The requirement for disclosing director remuneration have become more extensive …..

Section 30(4) of the Companies Act 2008 deals with the requirements for disclosing director remuneration.  Every company which is required to have its annual financial statements audited in terms of the Act, needs to comply.  Its annual financial statements must disclose remuneration received by each director of the company; or each individual holding any prescribed office in the company.

Disclosing director remuneration

The requirement for disclosing director remuneration extends to those companies that are required by the Regulations to have their annual financial statements audited.

Disclosing director remuneration is not required of companies:

  • that voluntarily choose to be audited and
  • companies subject to independent review,

They could nevertleless do so voluntarily, or their MoI’s could provide for such disclosure.

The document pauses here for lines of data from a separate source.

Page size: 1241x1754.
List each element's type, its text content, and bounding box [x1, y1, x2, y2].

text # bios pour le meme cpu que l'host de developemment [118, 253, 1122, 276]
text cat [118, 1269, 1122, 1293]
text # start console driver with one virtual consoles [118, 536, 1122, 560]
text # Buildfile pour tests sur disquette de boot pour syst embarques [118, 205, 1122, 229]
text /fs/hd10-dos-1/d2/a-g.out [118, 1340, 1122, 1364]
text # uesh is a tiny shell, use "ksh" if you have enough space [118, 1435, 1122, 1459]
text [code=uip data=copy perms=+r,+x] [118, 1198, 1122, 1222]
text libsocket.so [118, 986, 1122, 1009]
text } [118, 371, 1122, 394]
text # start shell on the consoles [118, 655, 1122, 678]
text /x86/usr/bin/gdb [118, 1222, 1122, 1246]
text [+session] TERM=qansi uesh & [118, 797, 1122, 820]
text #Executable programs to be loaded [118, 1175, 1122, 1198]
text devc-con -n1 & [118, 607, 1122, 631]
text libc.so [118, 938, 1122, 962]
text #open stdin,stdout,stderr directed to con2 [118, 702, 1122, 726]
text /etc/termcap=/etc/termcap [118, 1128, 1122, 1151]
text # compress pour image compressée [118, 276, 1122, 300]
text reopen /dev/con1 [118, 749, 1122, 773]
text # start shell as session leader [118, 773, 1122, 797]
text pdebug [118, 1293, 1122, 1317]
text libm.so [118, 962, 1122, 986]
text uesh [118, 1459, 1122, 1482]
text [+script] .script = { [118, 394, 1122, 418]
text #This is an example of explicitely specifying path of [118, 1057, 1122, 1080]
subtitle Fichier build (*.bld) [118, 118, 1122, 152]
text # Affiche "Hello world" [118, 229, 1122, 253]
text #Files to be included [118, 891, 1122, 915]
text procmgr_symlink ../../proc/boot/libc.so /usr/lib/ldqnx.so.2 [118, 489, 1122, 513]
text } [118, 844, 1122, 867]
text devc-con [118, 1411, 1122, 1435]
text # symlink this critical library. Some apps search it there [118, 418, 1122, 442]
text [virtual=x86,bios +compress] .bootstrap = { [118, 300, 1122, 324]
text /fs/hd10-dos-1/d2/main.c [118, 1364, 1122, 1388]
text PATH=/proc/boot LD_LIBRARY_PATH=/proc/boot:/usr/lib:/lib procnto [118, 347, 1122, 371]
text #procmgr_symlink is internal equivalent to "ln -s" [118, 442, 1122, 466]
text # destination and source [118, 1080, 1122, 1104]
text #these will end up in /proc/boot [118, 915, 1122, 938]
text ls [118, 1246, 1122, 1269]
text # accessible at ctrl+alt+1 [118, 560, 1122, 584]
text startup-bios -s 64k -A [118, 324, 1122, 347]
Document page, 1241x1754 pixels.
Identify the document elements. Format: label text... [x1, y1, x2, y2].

Remuneration” for the purposes of Sections 30(4) and (5) is defined in Section 30(6).

Section 30(6) states “For the purposes of subsections (4) and (5), “remuneration” includes-

  • fees paid to directors for services rendered by them to or on behalf of the company, including any amount paid to a person in respect of the person’s accepting the office of director;
  • salary, bonuses and performance-related payments;
  • expense allowances, to the extent that the director is not required to account for the allowance;
  • contributions paid under any pension scheme not otherwise required to be disclosed in terms of sub-section (4)(b);
  • the value of any option or right given directly or indirectly to a director, past director or future director, or person related to any of them, as contemplated in Section 42;
  • Disclosing director remuneration fig 1financial assistance to a director, past director or future director, or person related to any of them, for the subscription of options or securities, or the purchase of securities, as contemplated in Section 44; and
  • with respect to any loan or other financial assistance by the company to a director, past director or future director, or a person related to any of them, or any loan made by a third party to any such person, as contemplated in section 45, if the company is a guarantor of that loan, the value of-

(i) any interest deferred, waived or forgiven; or
(ii) the difference in value between-

(aa) the interest that would reasonably be charged in comparable circumstances at fair market rates in an arm’s length transaction; and
(bb) the interest actually charged to the borrower, if less.”

The references to “future” director” have been criticized in the past and it remains unclear how far ahead the “future” needs to be anticipated.

The requirements relating to a prescribed officer is similar to that of a director as regards directors’ remuneration.